## Work to be completed
Extract exactly and only the lines of the data below, starting at the line with "Home Upgrades, LLC" and stopping after the final line.

## Supplied data
§

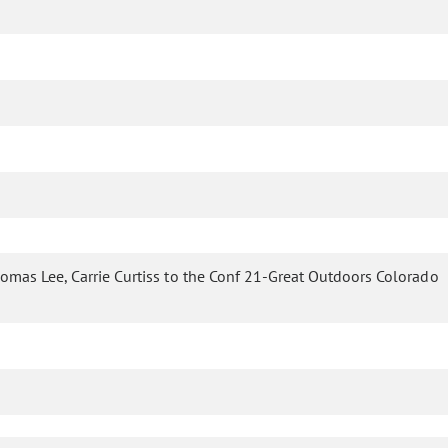
homas Lee, Carrie Curtiss to the Conf 21-Great Outdoors Colorado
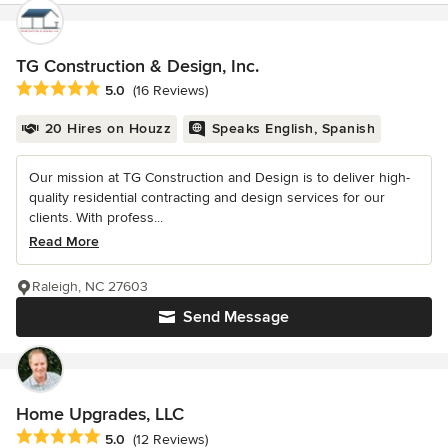
TG Construction & Design, Inc.
Average rating: 5 out of 5 stars
5.0
(16 Reviews)
20 Hires on Houzz
Speaks English, Spanish
Our mission at TG Construction and Design is to deliver high-
quality residential contracting and design services for our
clients. With profess...
Read More
Raleigh, NC 27603
Send Message
Home Upgrades, LLC
Average rating: 5 out of 5 stars
5.0
(12 Reviews)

§

## Answer to this problem
Home Upgrades, LLC
Average rating: 5 out of 5 stars
5.0
(12 Reviews)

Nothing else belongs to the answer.